Jennifer Lawrence has opened up about the death of children in Gaza during an appearance at the San Sebastian Film Festival on Friday.
“I’m terrified and it’s mortifying. What’s happening is no less than a genocide, and it’s unacceptable. I’m terrified for my children, for all of our children,” the Oscar winner told a press conference in answer to a question from the assembled media while in Spain to tout her latest film, Die, My Love.
Lawrence also took aim at divisions among Americans over politics that risked alienation among young people. “On top of everything else, what makes me so sad is that this disrespect and the discourse in American politics right now is going to be normal to them. I mean, the kids who are voting right now at 18, it’s going to be totally normal to them that politics has no integrity.

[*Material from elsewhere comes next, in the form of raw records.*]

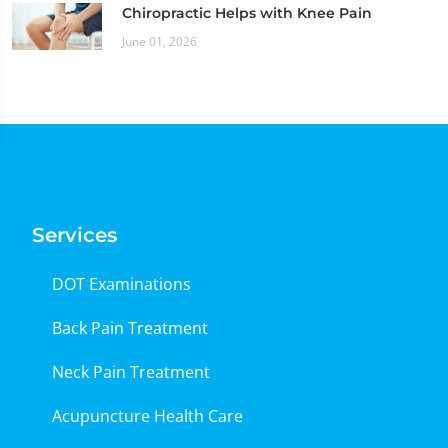
Chiropractic Helps with Knee Pain
June 01, 2026
Services
DOT Examinations
Back Pain Treatment
Neck Pain Treatment
Acupuncture Health Care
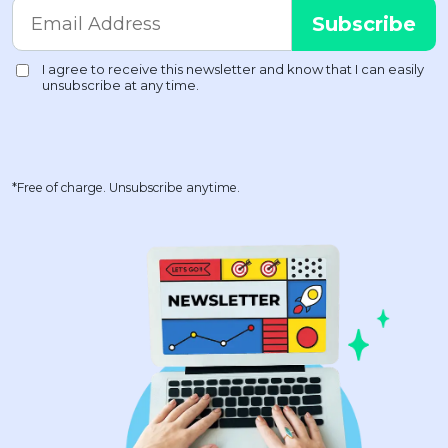
*Free of charge. Unsubscribe anytime.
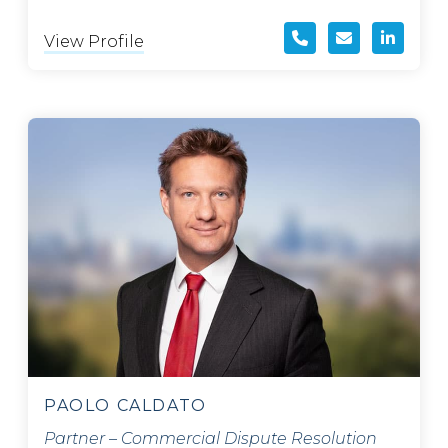
View Profile
PAOLO CALDATO
Partner – Commercial Dispute Resolution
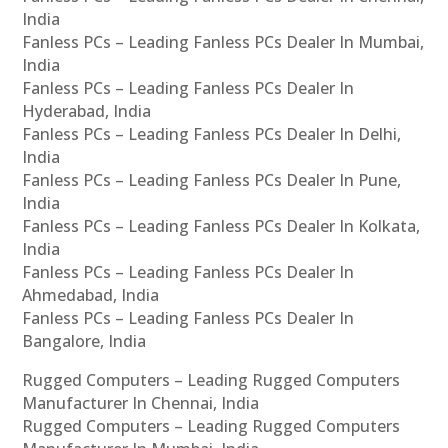
India
Fanless PCs – Leading Fanless PCs Dealer In Mumbai,
India
Fanless PCs – Leading Fanless PCs Dealer In
Hyderabad, India
Fanless PCs – Leading Fanless PCs Dealer In Delhi,
India
Fanless PCs – Leading Fanless PCs Dealer In Pune,
India
Fanless PCs – Leading Fanless PCs Dealer In Kolkata,
India
Fanless PCs – Leading Fanless PCs Dealer In
Ahmedabad, India
Fanless PCs – Leading Fanless PCs Dealer In
Bangalore, India
Rugged Computers – Leading Rugged Computers
Manufacturer In Chennai, India
Rugged Computers – Leading Rugged Computers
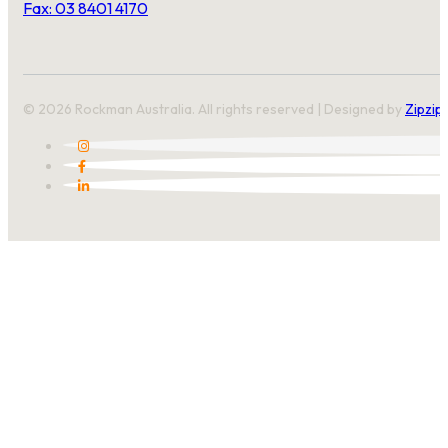
Fax: 03 8401 4170
© 2026 Rockman Australia. All rights reserved | Designed by
Zipzip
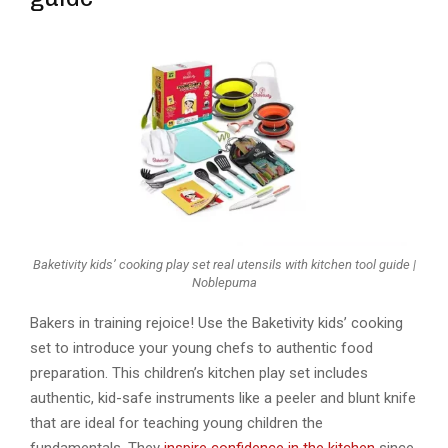
Baketivity kids’ cooking play set real utensils with kitchen tool guide |
Noblepuma
Bakers in training rejoice! Use the Baketivity kids’ cooking
set to introduce your young chefs to authentic food
preparation. This children’s kitchen play set includes
authentic, kid-safe instruments like a peeler and blunt knife
that are ideal for teaching young children the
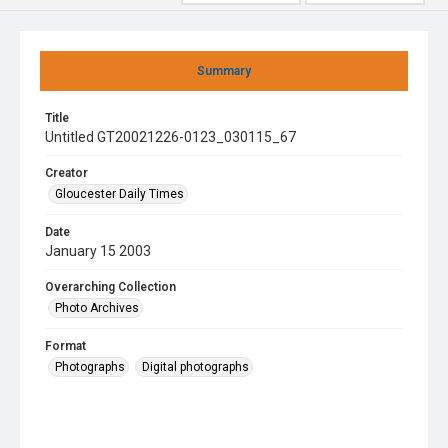
Summary
Title
Untitled GT20021226-0123_030115_67
Creator
Gloucester Daily Times
Date
January 15 2003
Overarching Collection
Photo Archives
Format
Photographs
Digital photographs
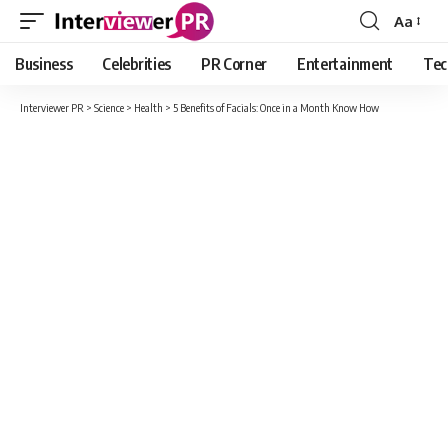
Aa
Font
Resizer
Business
Celebrities
PR Corner
Entertainment
Tec
Interviewer PR
>
Science
>
Health
>
5 Benefits of Facials: Once in a Month Know How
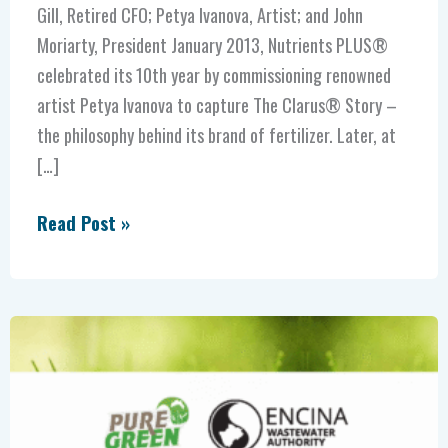
Gill, Retired CFO; Petya Ivanova, Artist; and John
Moriarty, President January 2013, Nutrients PLUS®
celebrated its 10th year by commissioning renowned
artist Petya Ivanova to capture The Clarus® Story –
the philosophy behind its brand of fertilizer. Later, at
[…]
Read Post »
Award
winning
Encina
and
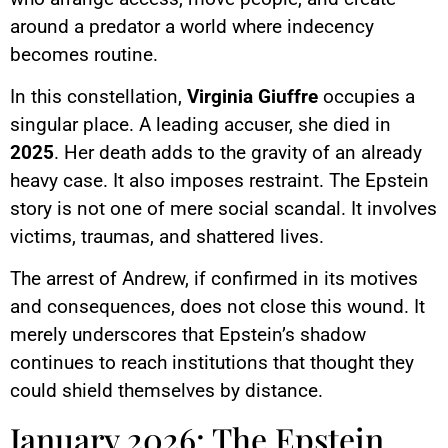
around a predator a world where indecency
becomes routine.
In this constellation,
Virginia Giuffre
occupies a
singular place. A leading accuser, she died in
2025
. Her death adds to the gravity of an already
heavy case. It also imposes restraint. The Epstein
story is not one of mere social scandal. It involves
victims, traumas, and shattered lives.
The arrest of Andrew, if confirmed in its motives
and consequences, does not close this wound. It
merely underscores that Epstein’s shadow
continues to reach institutions that thought they
could shield themselves by distance.
January 2026: The Epstein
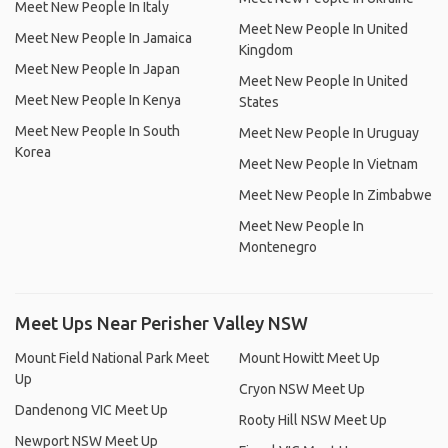
Meet New People In Italy
Meet New People In United
Meet New People In Jamaica
Kingdom
Meet New People In Japan
Meet New People In United
Meet New People In Kenya
States
Meet New People In South
Meet New People In Uruguay
Korea
Meet New People In Vietnam
Meet New People In Zimbabwe
Meet New People In
Montenegro
Meet Ups Near Perisher Valley NSW
Mount Field National Park Meet
Mount Howitt Meet Up
Up
Cryon NSW Meet Up
Dandenong VIC Meet Up
Rooty Hill NSW Meet Up
Newport NSW Meet Up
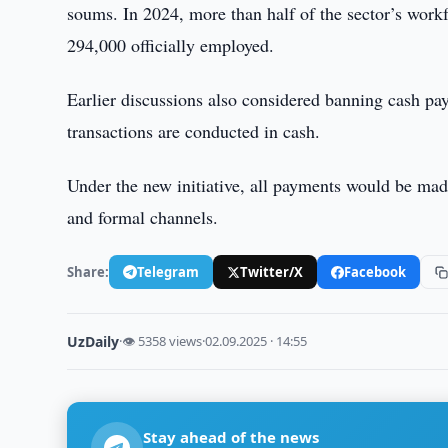
soums. In 2024, more than half of the sector’s wor
294,000 officially employed.
Earlier discussions also considered banning cash pay
transactions are conducted in cash.
Under the new initiative, all payments would be mad
and formal channels.
Share:
Telegram
Twitter/X
Facebook
UzDaily
·
👁 5358 views
·
02.09.2025 · 14:55
Stay ahead of the news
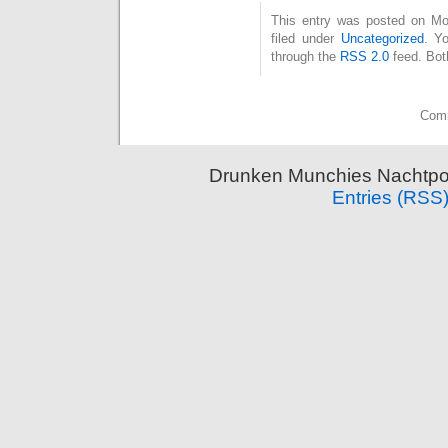
This entry was posted on Mo
filed under
Uncategorized
. Y
through the
RSS 2.0
feed. Bot
Comm
Drunken Munchies Nachtpor
Entries (RSS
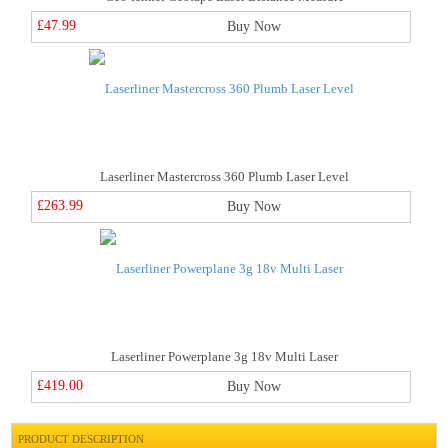
£47.99
Buy Now
Laserliner Mastercross 360 Plumb Laser Level
£263.99
Buy Now
Laserliner Powerplane 3g 18v Multi Laser
£419.00
Buy Now
PRODUCT DESCRIPTION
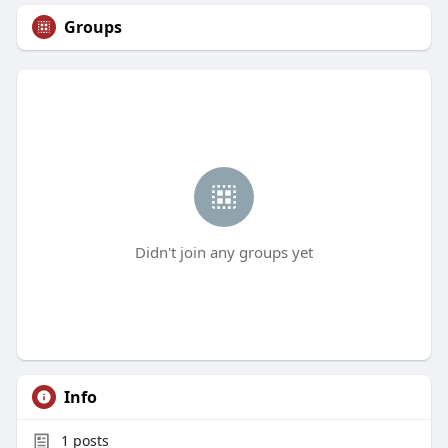
Groups
Didn't join any groups yet
Info
1
posts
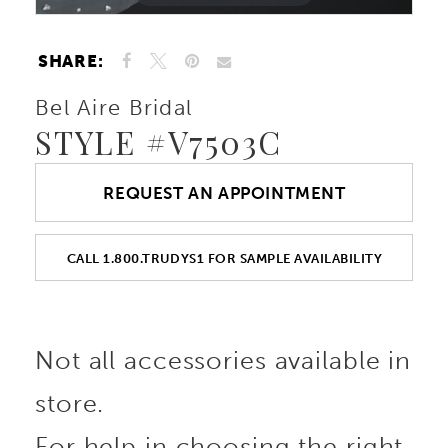
SHARE:
Bel Aire Bridal
STYLE #V7503C
REQUEST AN APPOINTMENT
CALL 1.800.TRUDYS1 FOR SAMPLE AVAILABILITY
Not all accessories available in
store.
For help in choosing the right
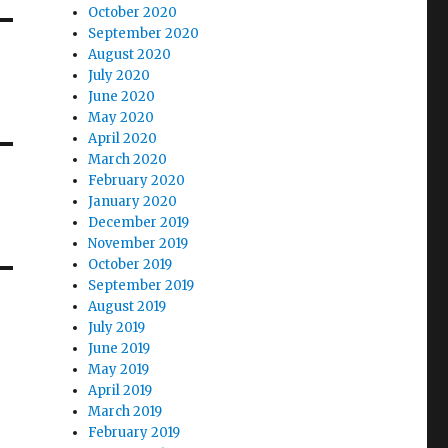
October 2020
September 2020
August 2020
July 2020
June 2020
May 2020
April 2020
March 2020
February 2020
January 2020
December 2019
November 2019
October 2019
September 2019
August 2019
July 2019
June 2019
May 2019
April 2019
March 2019
February 2019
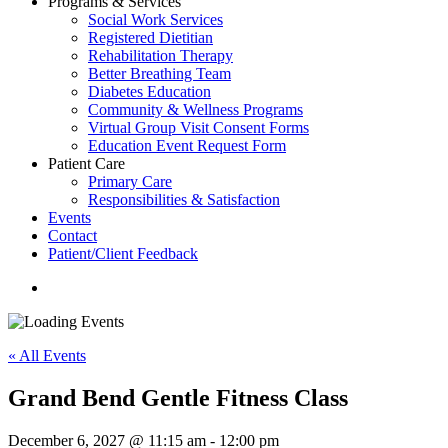
Programs & Services
Social Work Services
Registered Dietitian
Rehabilitation Therapy
Better Breathing Team
Diabetes Education
Community & Wellness Programs
Virtual Group Visit Consent Forms
Education Event Request Form
Patient Care
Primary Care
Responsibilities & Satisfaction
Events
Contact
Patient/Client Feedback
search
« All Events
Grand Bend Gentle Fitness Class
December 6, 2027 @ 11:15 am
-
12:00 pm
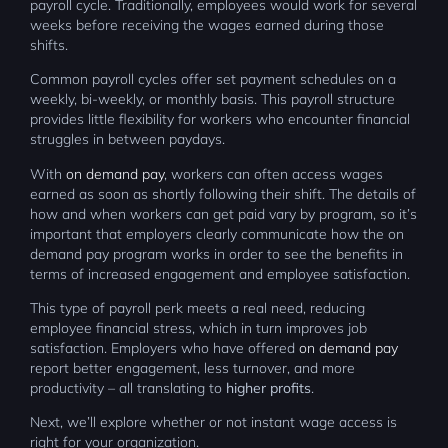
payroll cycle. Traditionally, employees would work for several
weeks before receiving the wages earned during those
shifts.
Common payroll cycles offer set payment schedules on a
weekly, bi-weekly, or monthly basis. This payroll structure
provides little flexibility for workers who encounter financial
struggles in between paydays.
With
on demand pay
, workers can often access wages
earned as soon as shortly following their shift. The details of
how and when workers can get paid vary by program, so it’s
important that employers clearly communicate how the on
demand pay program works in order to see the benefits in
terms of increased engagement and employee satisfaction.
This type of payroll perk meets a real need, reducing
employee financial stress, which in turn improves job
satisfaction. Employers who have offered
on demand pay
report better engagement, less turnover, and more
productivity – all translating to
higher profits
.
Next, we’ll explore whether or not instant wage access is
right for your organization.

Politicians lie; there is no empathy,” she argued.
Lawrence added overlooking war and strife in a far-off land risked the same happening at home. “Everybody needs to remember that when you ignore what’s happening on one side of the world, it won’t be long until it’s on your side as well,” Lawrence added from the film festival podium.
In Die, My Love, Lynn Ramsay’s latest movie that bowed in Cannes, Lawrence plays a woman in the wide-open spaces of rural America seeing the obligations of marriage, motherhood and domesticity close in on her and undercut her sanity.
The pic also stars Robert Pattinson, Sissy Spacek, Nick Nolte and LaKeith Stanfield.